> Exercise goal: Line filter on the word "knee": copy each matching line from the entries.

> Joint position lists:

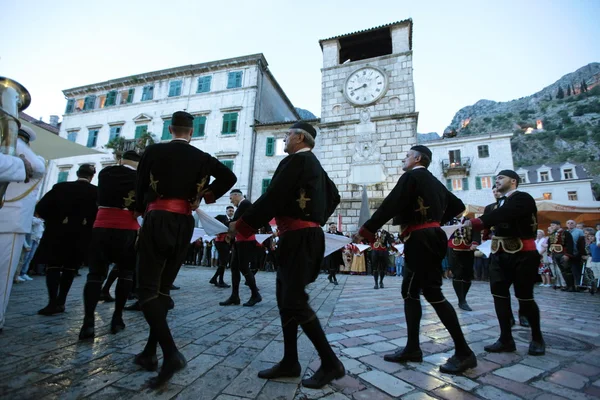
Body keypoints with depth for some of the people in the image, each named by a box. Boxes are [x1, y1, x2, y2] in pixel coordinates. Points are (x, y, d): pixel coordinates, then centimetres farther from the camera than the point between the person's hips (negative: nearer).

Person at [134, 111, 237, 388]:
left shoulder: (153, 151, 1)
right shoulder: (202, 157, 5)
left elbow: (140, 187, 4)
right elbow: (230, 177, -7)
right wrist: (205, 196, 2)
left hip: (156, 222, -3)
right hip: (184, 225, 3)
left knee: (147, 288, -1)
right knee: (163, 288, 14)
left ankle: (171, 352, -15)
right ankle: (150, 352, 20)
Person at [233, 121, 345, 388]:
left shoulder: (297, 160, -10)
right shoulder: (313, 164, 19)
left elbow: (273, 197, -18)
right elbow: (334, 196, 27)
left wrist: (242, 226, -11)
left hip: (298, 237, -10)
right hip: (305, 235, 10)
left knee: (295, 302, -6)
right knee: (285, 298, 12)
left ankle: (331, 363, 6)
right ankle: (290, 362, 22)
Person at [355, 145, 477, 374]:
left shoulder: (412, 176, -8)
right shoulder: (434, 182, 19)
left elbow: (390, 205, -18)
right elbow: (458, 206, 26)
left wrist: (365, 231, -16)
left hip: (420, 241, -10)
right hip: (429, 238, 10)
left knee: (433, 294, -4)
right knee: (410, 292, 10)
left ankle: (463, 352, 5)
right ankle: (412, 348, 15)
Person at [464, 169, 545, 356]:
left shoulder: (524, 198, -10)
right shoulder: (501, 202, 13)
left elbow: (503, 215, -28)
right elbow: (496, 220, 4)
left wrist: (474, 222, -39)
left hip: (521, 254, -6)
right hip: (500, 254, 6)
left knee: (524, 297, 4)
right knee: (499, 294, 4)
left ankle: (537, 338, 27)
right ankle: (506, 339, 14)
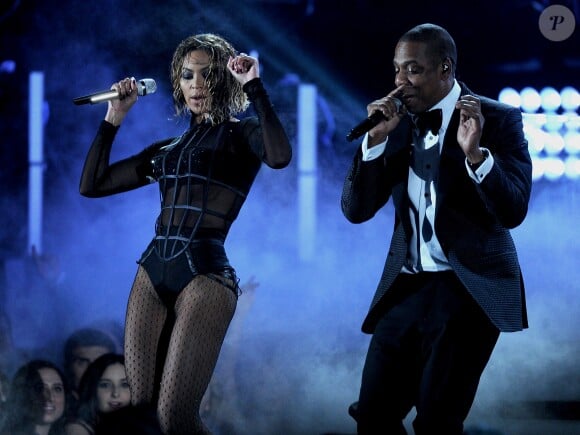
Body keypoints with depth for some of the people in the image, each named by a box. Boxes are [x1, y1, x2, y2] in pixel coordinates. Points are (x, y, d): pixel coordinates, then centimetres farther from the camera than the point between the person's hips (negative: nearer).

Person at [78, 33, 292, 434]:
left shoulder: (242, 135, 5)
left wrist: (254, 86, -15)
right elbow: (91, 185, 20)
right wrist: (114, 117, 16)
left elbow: (280, 157, -20)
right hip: (153, 273, 6)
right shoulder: (168, 148, 21)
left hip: (204, 274, -6)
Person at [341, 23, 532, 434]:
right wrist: (376, 139, -9)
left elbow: (513, 212, -14)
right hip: (407, 287, 5)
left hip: (469, 288, -5)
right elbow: (356, 210, 3)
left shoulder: (498, 119, -5)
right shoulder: (398, 123, 9)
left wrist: (475, 152, -29)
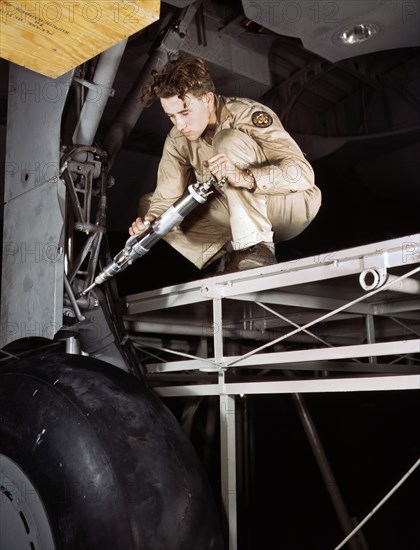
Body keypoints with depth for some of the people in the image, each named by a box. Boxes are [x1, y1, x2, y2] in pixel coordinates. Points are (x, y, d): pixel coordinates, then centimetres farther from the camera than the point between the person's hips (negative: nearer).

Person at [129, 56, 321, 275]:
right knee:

> Solution for this problem:
left knee: (147, 288, -1)
right knee: (163, 288, 14)
left knee: (295, 302, -6)
right knee: (285, 298, 12)
left knee: (433, 294, -4)
right knee: (410, 292, 10)
left knee: (524, 297, 4)
right knee: (499, 294, 4)
right knee:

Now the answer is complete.